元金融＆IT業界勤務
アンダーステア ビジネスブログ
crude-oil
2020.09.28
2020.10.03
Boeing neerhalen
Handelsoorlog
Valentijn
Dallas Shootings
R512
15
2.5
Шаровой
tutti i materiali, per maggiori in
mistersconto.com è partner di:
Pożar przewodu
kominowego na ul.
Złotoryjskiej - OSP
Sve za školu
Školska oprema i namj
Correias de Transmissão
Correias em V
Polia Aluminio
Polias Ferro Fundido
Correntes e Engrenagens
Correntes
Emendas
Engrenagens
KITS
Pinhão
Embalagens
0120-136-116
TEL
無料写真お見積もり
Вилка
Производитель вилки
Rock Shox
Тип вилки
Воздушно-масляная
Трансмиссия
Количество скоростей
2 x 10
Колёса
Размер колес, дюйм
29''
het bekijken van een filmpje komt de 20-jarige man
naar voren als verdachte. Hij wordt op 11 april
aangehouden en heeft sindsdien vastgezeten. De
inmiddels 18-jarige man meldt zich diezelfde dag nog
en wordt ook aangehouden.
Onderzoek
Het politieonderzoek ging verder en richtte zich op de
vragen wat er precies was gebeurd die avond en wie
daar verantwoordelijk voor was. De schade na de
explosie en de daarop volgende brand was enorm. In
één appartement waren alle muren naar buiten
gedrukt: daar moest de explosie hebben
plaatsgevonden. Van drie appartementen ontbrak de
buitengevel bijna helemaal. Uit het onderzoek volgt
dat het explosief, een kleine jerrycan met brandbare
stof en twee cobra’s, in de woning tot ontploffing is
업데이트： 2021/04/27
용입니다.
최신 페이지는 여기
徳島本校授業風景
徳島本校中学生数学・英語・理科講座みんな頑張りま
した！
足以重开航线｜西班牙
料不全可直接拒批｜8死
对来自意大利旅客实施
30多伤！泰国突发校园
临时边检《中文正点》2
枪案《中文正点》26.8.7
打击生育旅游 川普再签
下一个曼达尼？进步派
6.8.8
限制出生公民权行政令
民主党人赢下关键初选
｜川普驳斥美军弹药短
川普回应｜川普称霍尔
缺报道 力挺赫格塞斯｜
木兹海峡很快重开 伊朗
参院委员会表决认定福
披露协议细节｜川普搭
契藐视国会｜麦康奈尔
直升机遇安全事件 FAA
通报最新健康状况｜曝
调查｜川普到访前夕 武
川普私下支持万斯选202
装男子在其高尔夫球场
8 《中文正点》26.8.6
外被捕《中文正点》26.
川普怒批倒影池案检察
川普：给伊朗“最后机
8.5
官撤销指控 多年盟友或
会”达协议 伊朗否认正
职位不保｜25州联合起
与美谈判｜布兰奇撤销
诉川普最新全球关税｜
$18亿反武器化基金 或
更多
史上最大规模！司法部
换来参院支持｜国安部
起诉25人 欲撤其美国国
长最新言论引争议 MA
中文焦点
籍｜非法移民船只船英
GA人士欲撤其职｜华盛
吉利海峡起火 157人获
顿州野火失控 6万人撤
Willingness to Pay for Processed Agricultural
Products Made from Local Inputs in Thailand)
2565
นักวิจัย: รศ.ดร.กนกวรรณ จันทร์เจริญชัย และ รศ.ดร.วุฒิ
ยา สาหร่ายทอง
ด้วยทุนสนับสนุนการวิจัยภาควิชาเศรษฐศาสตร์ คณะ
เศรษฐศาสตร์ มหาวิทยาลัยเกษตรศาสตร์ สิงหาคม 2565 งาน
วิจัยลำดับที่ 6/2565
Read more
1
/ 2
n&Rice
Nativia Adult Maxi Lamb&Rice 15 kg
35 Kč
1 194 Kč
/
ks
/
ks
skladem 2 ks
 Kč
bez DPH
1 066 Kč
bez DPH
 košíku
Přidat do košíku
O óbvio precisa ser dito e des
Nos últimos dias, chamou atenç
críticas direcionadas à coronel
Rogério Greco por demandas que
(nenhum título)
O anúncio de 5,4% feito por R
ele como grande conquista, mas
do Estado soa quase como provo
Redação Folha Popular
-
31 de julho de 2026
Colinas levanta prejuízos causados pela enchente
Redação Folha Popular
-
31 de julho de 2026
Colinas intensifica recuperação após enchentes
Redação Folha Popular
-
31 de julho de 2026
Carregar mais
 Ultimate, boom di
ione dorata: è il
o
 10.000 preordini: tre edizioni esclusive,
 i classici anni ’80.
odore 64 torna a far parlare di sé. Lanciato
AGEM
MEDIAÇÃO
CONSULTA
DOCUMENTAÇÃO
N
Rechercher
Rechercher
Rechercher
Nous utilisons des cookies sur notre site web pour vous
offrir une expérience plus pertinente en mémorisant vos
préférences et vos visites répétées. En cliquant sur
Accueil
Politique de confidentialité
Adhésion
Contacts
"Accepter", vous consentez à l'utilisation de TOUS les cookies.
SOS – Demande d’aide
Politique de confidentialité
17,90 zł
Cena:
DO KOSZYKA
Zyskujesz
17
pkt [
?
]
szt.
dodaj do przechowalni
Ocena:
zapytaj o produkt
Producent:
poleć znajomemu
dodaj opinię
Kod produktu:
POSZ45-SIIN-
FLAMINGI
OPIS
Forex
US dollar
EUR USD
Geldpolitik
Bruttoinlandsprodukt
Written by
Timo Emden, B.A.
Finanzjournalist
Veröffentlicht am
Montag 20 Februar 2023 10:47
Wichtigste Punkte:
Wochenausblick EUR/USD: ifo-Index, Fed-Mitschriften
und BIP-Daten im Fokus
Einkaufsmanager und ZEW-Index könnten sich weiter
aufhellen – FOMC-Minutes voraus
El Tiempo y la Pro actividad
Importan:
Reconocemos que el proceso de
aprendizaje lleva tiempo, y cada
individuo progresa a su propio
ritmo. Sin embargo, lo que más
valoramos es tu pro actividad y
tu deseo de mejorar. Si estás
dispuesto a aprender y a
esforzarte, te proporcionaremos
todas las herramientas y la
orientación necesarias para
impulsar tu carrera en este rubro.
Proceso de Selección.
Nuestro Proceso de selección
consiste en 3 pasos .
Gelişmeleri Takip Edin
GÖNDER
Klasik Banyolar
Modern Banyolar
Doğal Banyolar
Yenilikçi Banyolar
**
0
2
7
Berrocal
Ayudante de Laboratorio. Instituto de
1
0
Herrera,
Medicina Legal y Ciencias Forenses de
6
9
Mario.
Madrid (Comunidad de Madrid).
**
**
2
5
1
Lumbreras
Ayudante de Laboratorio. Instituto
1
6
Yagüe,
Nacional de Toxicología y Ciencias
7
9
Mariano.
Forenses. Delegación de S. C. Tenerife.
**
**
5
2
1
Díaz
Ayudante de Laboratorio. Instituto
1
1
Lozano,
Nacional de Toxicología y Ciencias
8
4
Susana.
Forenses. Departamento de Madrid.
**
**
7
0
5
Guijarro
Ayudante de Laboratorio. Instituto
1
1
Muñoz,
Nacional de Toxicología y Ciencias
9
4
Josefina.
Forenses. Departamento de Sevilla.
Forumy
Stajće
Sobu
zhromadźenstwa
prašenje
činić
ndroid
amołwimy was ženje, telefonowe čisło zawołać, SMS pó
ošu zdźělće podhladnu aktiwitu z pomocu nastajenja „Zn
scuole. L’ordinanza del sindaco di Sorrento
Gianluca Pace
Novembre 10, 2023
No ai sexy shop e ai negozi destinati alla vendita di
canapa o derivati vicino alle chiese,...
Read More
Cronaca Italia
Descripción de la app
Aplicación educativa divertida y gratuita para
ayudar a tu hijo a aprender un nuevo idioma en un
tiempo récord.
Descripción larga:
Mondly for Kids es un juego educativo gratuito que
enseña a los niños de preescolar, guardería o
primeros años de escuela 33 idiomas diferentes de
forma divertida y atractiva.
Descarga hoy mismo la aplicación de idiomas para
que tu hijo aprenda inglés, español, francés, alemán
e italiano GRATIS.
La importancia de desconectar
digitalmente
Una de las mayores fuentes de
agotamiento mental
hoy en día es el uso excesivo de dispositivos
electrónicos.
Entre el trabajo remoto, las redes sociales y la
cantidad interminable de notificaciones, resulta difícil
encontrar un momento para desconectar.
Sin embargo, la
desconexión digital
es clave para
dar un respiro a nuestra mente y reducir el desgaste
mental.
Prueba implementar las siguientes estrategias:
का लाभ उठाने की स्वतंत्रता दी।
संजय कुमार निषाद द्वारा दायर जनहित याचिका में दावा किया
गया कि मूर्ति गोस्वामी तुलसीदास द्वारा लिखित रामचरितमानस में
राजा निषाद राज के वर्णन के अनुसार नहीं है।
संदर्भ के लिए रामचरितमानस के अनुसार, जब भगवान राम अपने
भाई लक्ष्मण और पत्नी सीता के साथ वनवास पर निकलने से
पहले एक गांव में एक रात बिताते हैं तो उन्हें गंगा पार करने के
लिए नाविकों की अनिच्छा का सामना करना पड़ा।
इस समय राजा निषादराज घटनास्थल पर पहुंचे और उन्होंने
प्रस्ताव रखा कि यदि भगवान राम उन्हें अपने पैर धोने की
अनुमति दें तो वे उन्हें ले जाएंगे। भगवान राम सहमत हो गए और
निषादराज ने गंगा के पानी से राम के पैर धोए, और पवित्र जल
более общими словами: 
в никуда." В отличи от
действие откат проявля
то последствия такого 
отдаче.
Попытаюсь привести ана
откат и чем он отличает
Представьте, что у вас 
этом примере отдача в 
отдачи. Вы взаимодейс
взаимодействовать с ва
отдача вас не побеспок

--------------------

Return the data verbatim, from its first line up to and including the line containing "daar verantwoordelijk voor".

ANSWER →
元金融＆IT業界勤務
アンダーステア ビジネスブログ
crude-oil
2020.09.28
2020.10.03
Boeing neerhalen
Handelsoorlog
Valentijn
Dallas Shootings
R512
15
2.5
Шаровой
tutti i materiali, per maggiori in
mistersconto.com è partner di:
Pożar przewodu
kominowego na ul.
Złotoryjskiej - OSP
Sve za školu
Školska oprema i namj
Correias de Transmissão
Correias em V
Polia Aluminio
Polias Ferro Fundido
Correntes e Engrenagens
Correntes
Emendas
Engrenagens
KITS
Pinhão
Embalagens
0120-136-116
TEL
無料写真お見積もり
Вилка
Производитель вилки
Rock Shox
Тип вилки
Воздушно-масляная
Трансмиссия
Количество скоростей
2 x 10
Колёса
Размер колес, дюйм
29''
het bekijken van een filmpje komt de 20-jarige man
naar voren als verdachte. Hij wordt op 11 april
aangehouden en heeft sindsdien vastgezeten. De
inmiddels 18-jarige man meldt zich diezelfde dag nog
en wordt ook aangehouden.
Onderzoek
Het politieonderzoek ging verder en richtte zich op de
vragen wat er precies was gebeurd die avond en wie
daar verantwoordelijk voor was. De schade na de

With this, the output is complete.